За соседним столом сидел еще один постоялец, чье сходство с архитектором сразу бросилось банкиру в глаза, он был такой же приземистый и грузный, как Кюнци, только одет не на крестьянский лад. Он сидел в просторной замшевой куртке и бриджах, турист туристом, в высоких, подбитых гвоздями башмаках, ел глазунью с ветчиной и пил вперемешку молоко, томатный сок и апельсиновый.

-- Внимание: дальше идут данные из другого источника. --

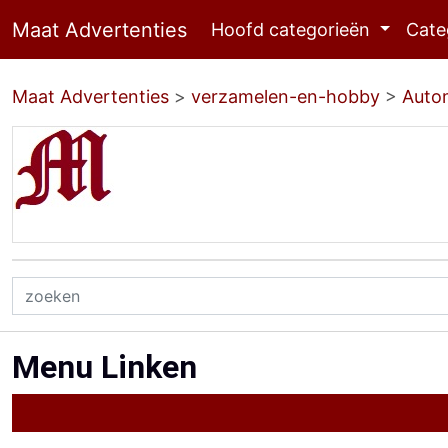
Maat Advertenties
Hoofd categorieën
Cate
Maat Advertenties
>
verzamelen-en-hobby
>
Auto
Menu Linken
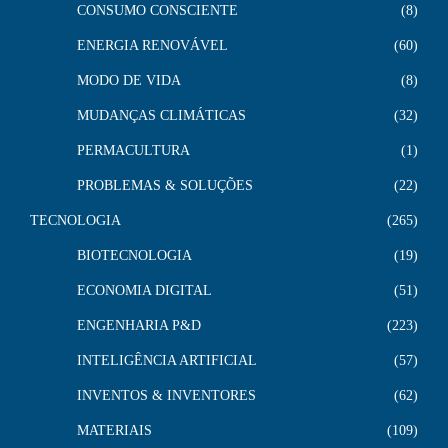
CONSUMO CONSCIENTE
8
ENERGIA RENOVÁVEL
60
MODO DE VIDA
8
MUDANÇAS CLIMÁTICAS
32
PERMACULTURA
1
PROBLEMAS & SOLUÇÕES
22
TECNOLOGIA
265
BIOTECNOLOGIA
19
ECONOMIA DIGITAL
51
ENGENHARIA P&D
223
INTELIGÊNCIA ARTIFICIAL
57
INVENTOS & INVENTORES
62
MATERIAIS
109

Банкир прихватил «Базлер нахрихтен» и начал перелистывать газету в ожидании яиц и кофе, но потом вдруг с досадой отложил ее и весь побагровел, потому что со второй страницы ему неожиданно бросился в глаза один заголовок. Лопнувший банк в Ивердоне. Он велел кельнеру принести другую газету, местную, которую как раз перед этим скатал в трубку двойник Кюнци. Здесь о крахе банка «де Шангнау и Ле Локль» сообщалось уже на первой странице, а о разрушенном музее не было вообще ни строчки, потому что газета здесь выходит по вечерам. Итак, банкир потерпел неудачу и покорился своему жребию. Он принялся за еду. Ел он с большим аппетитом, чуть поспешнее, чем привык, ибо сознавал, что для него это последняя трапеза осужденного. Теперь уже не имело ни малейшего смысла просить о займе дирекцию «Вильгельма Телля», уж верно, они там тоже читают газеты, и тут в приступе черного юмора барон заказал еще и ветчины, как это сделал до того человек за соседним столиком, а управившись с ветчиной, выбрал из сигар одну «Коста-Пенна», еще раз — в последний раз. Теперь он был готов явиться с повинной, велел поставить завтрак ему в счет, который все равно уже не мог оплатить, и, надев твидовое пальто и укутавшись в тропический дым импортной сигары, отправился искать полицию.
Разговор с новичком
Было половина одиннадцатого. Для начала банкир решил побывать на месте своего отнюдь не добровольного террористического акта, ибо считал долгом приличия взглянуть, что же он там натворил.
Не без растерянности узрел он гору развалин среди старинных домов, потрясенный тем, что своими руками произвел это ужасное опустошение. От былого величия Карапуза не осталось больше и следа, бомба сработала основательно. По горе развалин лазили полицейские в штатском и мерзли, занимаясь какими-то таинственными изысканиями, у некоторых были длинные шесты, и этими шестами они ковырялись в обожженных балках. Другие, в форме, не подпускали слишком близко конигенцев, удивленно созерцавших руины символа своего города: мужчины стояли, засунув руки в карманы пальто и охваченные чувством всеобщего гнева, женщины — с детьми на руках. Вокруг стайками стояли школьники и полные скорби учителя. Слышались всхлипывания, проклятия, приглушенный ропот.